CHAPTER IV
CONTINUED EXISTENCE

Difficulty of Belief in Continued Existence

"Sit down before fact as a little child, be prepared to give up every preconceived notion, follow humbly wherever and to whatsoever abysses Nature leads."—Huxley.

PEOPLE often feel a notable difficulty in believing in the reality of continued existence. Very likely it is difficult to believe or to realise existence in what is sometimes called "the next world"; but then, when we come to think of it, it is difficult to believe in existence in this world too; it is difficult to believe in existence at all. The whole problem of existence is a puzzling one. It could by no means have been predicated a priori. The whole thing is a question of experience; that is, of evidence. We know by experience that things actually do exist; though how they came into being, and what they are all for, and what consequences they have, is more than we can tell. We have no reason for asserting that the kind we are familiar with is the only kind of existence possible, unless we choose to assert it on the ground that we have no experience of any other. But that is becoming just the question at issue: have we any evidence, either direct or indirect, for any other existence than this? If we have, it is futile to cite in opposition to it the difficulty of believing in the reality of such an existence; we surely ought to be guided by facts.

At this stage in the history of the human race few facts of science are better established and more widely appreciated than the main facts of Astronomy: a general acquaintance with the sizes and distances, and the enormous number, of the solar systems distributed throughout space is prevalent. Yet to the imaginative human mind the facts, if really grasped, are overwhelming and incredible.

The sun a million times bigger than the earth; Arcturus a hundred times bigger than the sun, and so distant that light has taken two centuries to come, though travelling at a rate able to carry it to New York and back in less than the twentieth part of a second,—facts like these are commonplaces of the nursery; but even as bare facts they are appalling.

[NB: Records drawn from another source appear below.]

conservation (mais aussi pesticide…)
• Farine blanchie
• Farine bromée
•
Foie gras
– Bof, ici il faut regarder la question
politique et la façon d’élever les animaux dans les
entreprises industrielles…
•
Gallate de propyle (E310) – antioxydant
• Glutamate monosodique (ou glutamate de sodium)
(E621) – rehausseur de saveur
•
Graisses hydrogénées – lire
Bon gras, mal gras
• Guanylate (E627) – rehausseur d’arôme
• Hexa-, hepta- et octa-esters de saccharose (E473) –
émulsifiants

That the earth is a speck invisible from any one of the stars, that we are on a world which is but one among an innumerable multitude of others, ought to make us realise the utter triviality of any view of existence based upon familiarity with street and train and office, ought to give us some sense of proportion between everyday experience and ultimate reality. Even the portentous struggle in which Europe is engaged—

"What is it all but a trouble of ants

in the gleam of a million million of suns?"

Yet, for true interpretation, the infinite worth and vital importance of each individual human soul must be apprehended too. And that is another momentous fact, which, so far from restricting the potentialities of existence, by implication still further enlarges them. The multiplicity, the many-sidedness, the magnificence, of material existence does not dwarf the human soul; far otherwise: it illumines and expands the stage upon which the human drama is being played, and ought to make us ready to perceive how far greater still may be the possibilities—nay, the actualities—before it, in its infinite unending progress.